Everything God required of us, God did for us.  Everything God threatened to do to us he became a man to suffer in our stead.  All this he did so that in Christ Jesus we might become righteous once more – righteous with a righteousness that shines brighter than the most pious deeds of the holiest saints.  You, dear brothers and sisters in Christ, you have this righteousness in Christ.

 

In Christ.  Not in you.  Not in me.  In Christ.  There is nothing but sin outside of Christ.  The righteousness is always and only in Christ.

 

And so where is Christ?  Listen to the apostle once more.  “We are ambassadors for Christ, as though God were pleading through us: we implore you on Christ’s behalf, be reconciled to God.”  Where is Christ?  He is speaking, he is pleading, he is calling us through the words spoken by his ambassadors.  He is wherever his gospel is preached.  And he is giving out what he alone has to give; he is giving out his forgiveness.  It is his and so he can give it.

 

Consider him who became sin.  He was like a magnet, drawing all of the sin of all of the sinners of all time into himself so that he, as it were, personifies all sin there on the cross where he is cursed for us.  And now this One who knew no sin and yet absorbed all sin in himself speaks words of forgiveness to us and gives us what we need.  He sends the Holy Spirit who washes us clean of all our sin in Holy Baptism.  He gives us the Supper of his body and blood.  This evening, here in this place as we gather at his Altar, God transcends time and space and joins us to that sacrifice.  As we eat and drink Christ’s body and blood, we are made God’s righteousness in Christ who became sin for us.  The blessed exchange that occurred in space/time history some two thousand years ago is brought to us today, on February (5, 6, 7) 2008.  What are your sins?  What are your failures?  What are your secret and bothersome and guilty acts?  What is it that keeps you from resting confident in God’s grace?  In the Supper the Lord God of heaven and earth makes his home with you, in you, and he saves you.

 

Ash Wednesday is a time for ashes.  It is a time for sadness.  The customs go back centuries.  Folks deprive themselves of whatever they need in life to teach themselves that they don’t really need it.  They need Christ.  The Lenten fast was a good idea, I think, but it was hijacked by church politicians parading as ministers who imposed it as law.  Leave it up to religious busy bodies to make up new laws!  In the process, a practice designed as a means of focusing on Christ and his suffering for us became the occasion for idolatry as folks looked more to their own self-denial than to the suffering of Jesus.

 

Consider the hearty partying that has become a tradition for Mardi Gras or Fat Tuesday in such places as New Orleans, Louisiana.  People would party on Tuesday because they’d have to give up certain pleasures for the next forty days.  It reminds me of an episode at Concordia College in St.
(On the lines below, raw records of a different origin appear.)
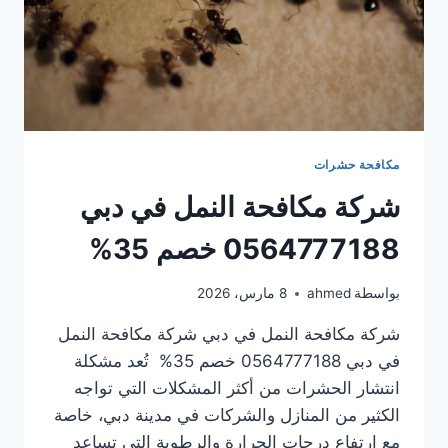
مكافحة حشرات
شركة مكافحة النمل في دبي
0564777188 خصم 35%
بواسطة
ahmed
8 مارس، 2026
شركة مكافحة النمل في دبي شركة مكافحة النمل
في دبي 0564777188 خصم 35% تُعد مشكلة
انتشار الحشرات من أكثر المشكلات التي تواجه
الكثير من المنازل والشركات في مدينة دبي، خاصة
مع ارتفاع درجات الحرارة والرطوبة التي تساعد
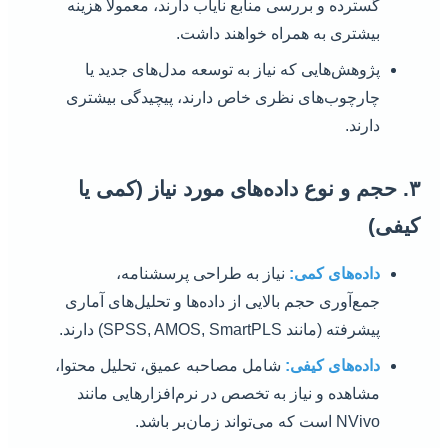
گسترده و بررسی منابع نایاب دارند، معمولاً هزینه
بیشتری به همراه خواهند داشت.
پژوهش‌هایی که نیاز به توسعه مدل‌های جدید یا
چارچوب‌های نظری خاص دارند، پیچیدگی بیشتری
دارند.
۳. حجم و نوع داده‌های مورد نیاز (کمی یا
کیفی)
داده‌های کمی:
نیاز به طراحی پرسشنامه،
جمع‌آوری حجم بالایی از داده‌ها و تحلیل‌های آماری
پیشرفته (مانند SPSS, AMOS, SmartPLS) دارند.
داده‌های کیفی:
شامل مصاحبه عمیق، تحلیل محتوا،
مشاهده و نیاز به تخصص در نرم‌افزارهایی مانند
NVivo است که می‌تواند زمان‌بر باشد.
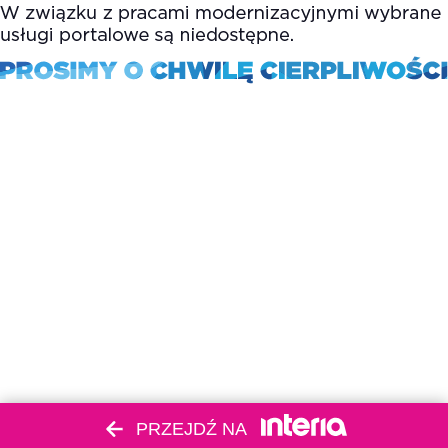
PRZEJDŹ NA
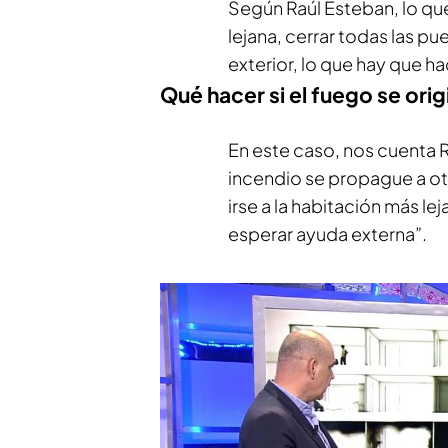
Según Raúl Esteban, lo que
lejana, cerrar todas las pue
exterior, lo que hay que ha
Qué hacer si el fuego se orig
En este caso, nos cuenta R
incendio se propague a ot
irse a la habitación más le
esperar ayuda externa”.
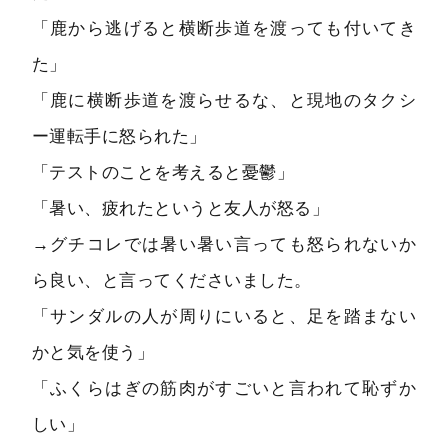
「鹿から逃げると横断歩道を渡っても付いてき
た」
「鹿に横断歩道を渡らせるな、と現地のタクシ
ー運転手に怒られた」
「テストのことを考えると憂鬱」
「暑い、疲れたというと友人が怒る」
→グチコレでは暑い暑い言っても怒られないか
ら良い、と言ってくださいました。
「サンダルの人が周りにいると、足を踏まない
かと気を使う」
「ふくらはぎの筋肉がすごいと言われて恥ずか
しい」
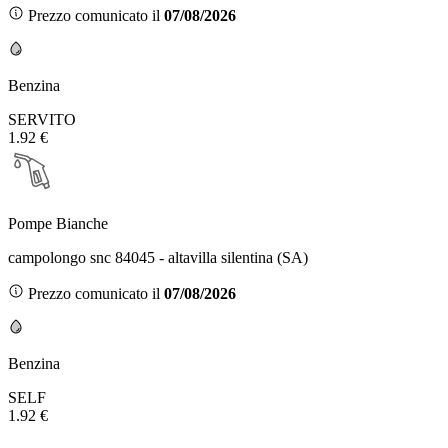
Prezzo comunicato il
07/08/2026
Benzina
SERVITO
1.92 €
Pompe Bianche
campolongo snc 84045 - altavilla silentina (SA)
Prezzo comunicato il
07/08/2026
Benzina
SELF
1.92 €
Paul when I was a student there.  The student Senate came up with the bright idea that we all go without food for a day and that the money saved by not serving meals in the cafeteria go to the poor folks in the community.  So the cafeteria was closed and no food was available for any of us to eat.  Afterward, the do-gooders congratulated themselves on their compassion for the poor as they pigged out on pizza.  And so it goes.  Religion is always an occasion for idolatry.

 

So we look to him who was made to be sin for us.  We look to him, we listen to him, we submit to his washing, and we take into our own bodies his body and his blood so that he dwells in us, and we in him.  We lose ourselves and we gain him.  That is the real meaning of Lent.  That is the real meaning of the cross.  And we won’t take offense at this, because this is our salvation.